Une équipe internationale, dirigée par le Laboratoire des nanomatériaux et interfaces supramoléculaires de la Faculté des sciences et techniques de l’ingénieur de l’EPFL, explique enfin ce phénomène et montre un effet stabilisateur fondamental de toutes les petites molécules en solution. Cette découverte, en collaboration avec le MIT (Alfredo Alexander-Katz) et la Southern University of Science and Technology en Chine (Zhi Luo, ancien élève de l’EPFL), est publiée dans Nature.
«Lorsqu’elles sont en suspension dans une solution, les protéines changent constamment de forme autour d’une configuration centrale. La théorie dominante est donc que les acides aminés empêchent le mauvais pliage des protéines», explique Ting Mao, récemment titulaire d’un doctorat à l’EPFL et principale autrice.
«Notre étude montre que ce n’est pas le cas. En fait, l’effet stabilisateur des acides aminés n’a pas grand-chose à voir avec la biologie, mais est plutôt une propriété générale de toutes les petites molécules par rapport aux particules plus grosses, appelées colloïdes, dans une solution.»
Équilibrer l’attraction et la répulsion
Pour comprendre cet effet colloïdal des petites molécules, Francesco Stellacci, chef du Laboratoire des nanomatériaux et interfaces supramoléculaires, prend l’image de deux collègues marchant l’un vers l’autre dans un couloir.
«Supposons que ces deux collègues s’entendent très bien et veulent toujours s’arrêter pour discuter. Si le couloir est vide, ils se repéreront immédiatement et se rejoindront. Mais si le couloir est bondé, il se peut qu’ils ne se voient pas avant d’être passés l’un devant l’autre, voire qu’ils se manquent complètement», détaille Francesco Stellacci. «Ce phénomène, appelé l’attraction par filtrage, est la manière dont les acides aminés affectent les plus grosses particules: ils jouent le rôle de la foule dans le couloir, décourageant les interactions de passage et évitant les discussions de couloir impromptues.»
Notre objectif ultime est de prédire quelles molécules peuvent stabiliser quelles protéines et en quelle quantité – ce qui est actuellement fait par tâtonnements dans la recherche biomédicale.
Depuis plus d’un siècle, les scientifiques connaissent l’effet inverse des sels : ils filtrent la répulsion. Dans l’exemple du couloir, le sel joue également le rôle de la foule, mais, dans ce cas, il empêche deux collègues inamicaux d’éviter une interaction gênante.

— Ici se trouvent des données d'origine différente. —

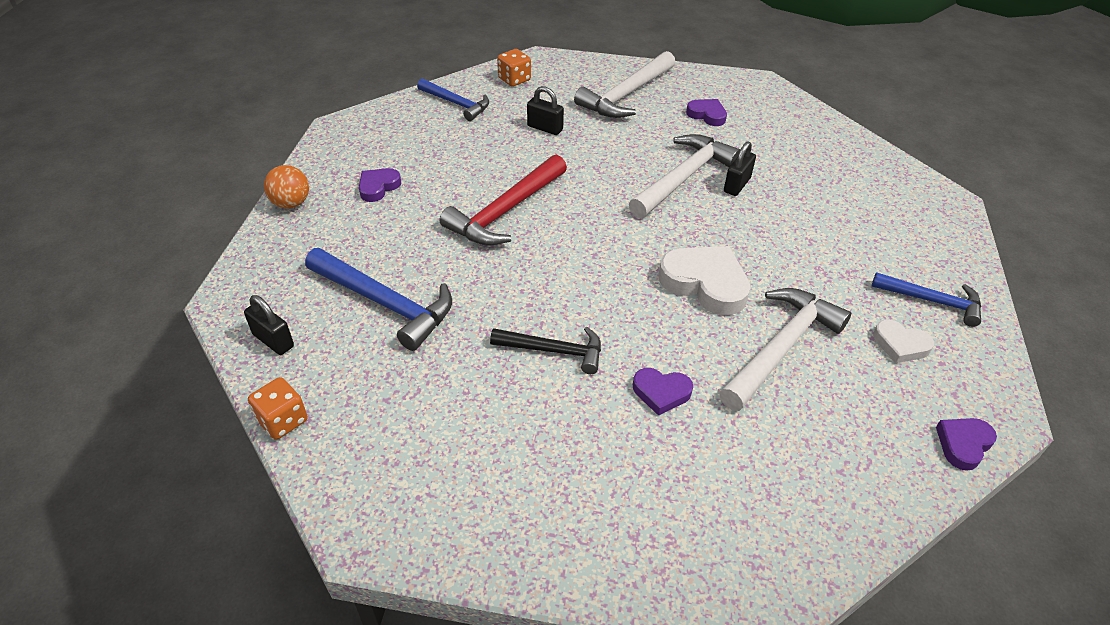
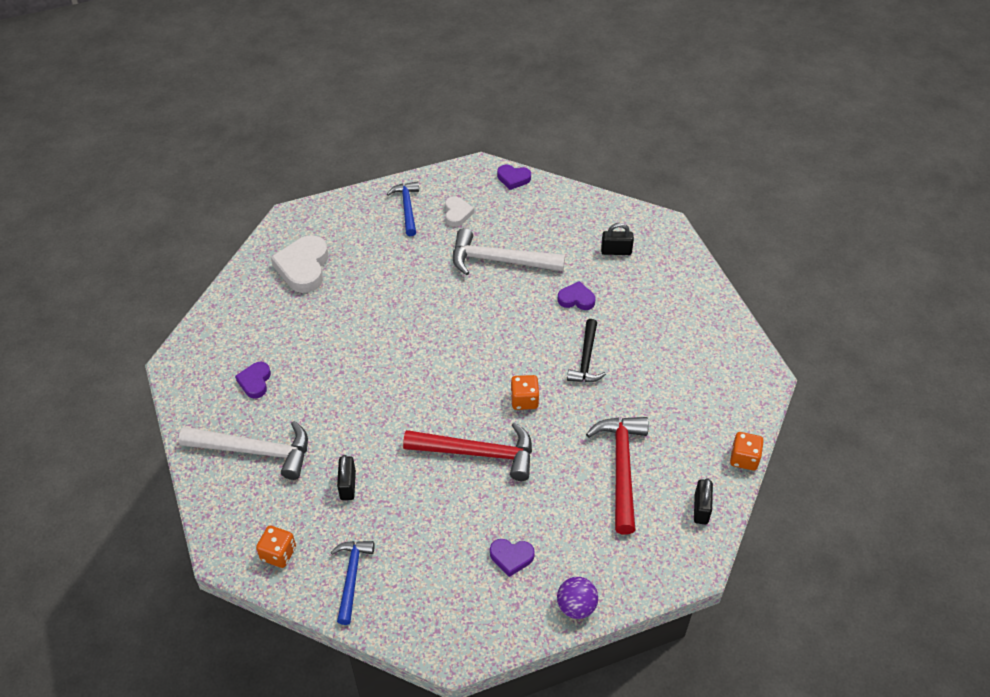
camera: 120 degrees left, 5 degrees up
(291, 203) = (576, 606): orange ball -> purple ball
(385, 303) = (621, 468): blue hammer -> red hammer
(540, 271) = (524, 400): none -> orange dice
(554, 351) = (586, 359): black hammer -> black hammer turned 150 degrees counterclockwise
(661, 392) = (576, 299): purple heart -> purple heart turned 60 degrees counterclockwise
(683, 178) = (359, 364): white hammer -> none
(705, 283) = (470, 311): white heart -> white heart (303, 267)
(736, 185) = (347, 330): black padlock -> black padlock (616, 251)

«Nous avons découvert que les acides aminés sont en fait de l’anti-sel, car ils ont un effet de filtrage inverse. On peut même le voir dans la nature: il a été démontré que, lorsqu’une plante est arrosée avec de l’eau salée, ses cellules produisent plus d’acides aminés pour aider à les stabiliser lorsqu’elles sont stressées par l’augmentation de la concentration de sel», indique Quy Ong, chercheur de l’EPFL et coauteur.
Meilleur contrôle des interactions moléculaires
Ces travaux plaident en faveur de la déclaration des concentrations d’acides aminés dans les études scientifiques à venir, estiment les chercheuses et chercheurs. «En biologie, on ne ferait jamais une expérience sans indiquer la concentration ionique (sel) d’une solution. Nos travaux montrent que les concentrations d’acides aminés ont tout autant d’impact et doivent donc être rapportées de manière tout aussi rigoureuse», précise Francesco Stellacci.
En effet, le professeur met déjà à profit le potentiel inexploité de ces effets moléculaires dans le cadre de la subvention ERC Advanced Grant qu’il vient de recevoir. «Nous voulons comprendre comment de petites molécules comme les acides aminés sont essentielles à une fonction biologique saine. Avec le soutien de notre fonds ERC, notre objectif ultime est de prédire quelles molécules peuvent stabiliser quelles protéines et en quelle quantité – ce qui est actuellement fait par tâtonnements dans la recherche biomédicale.»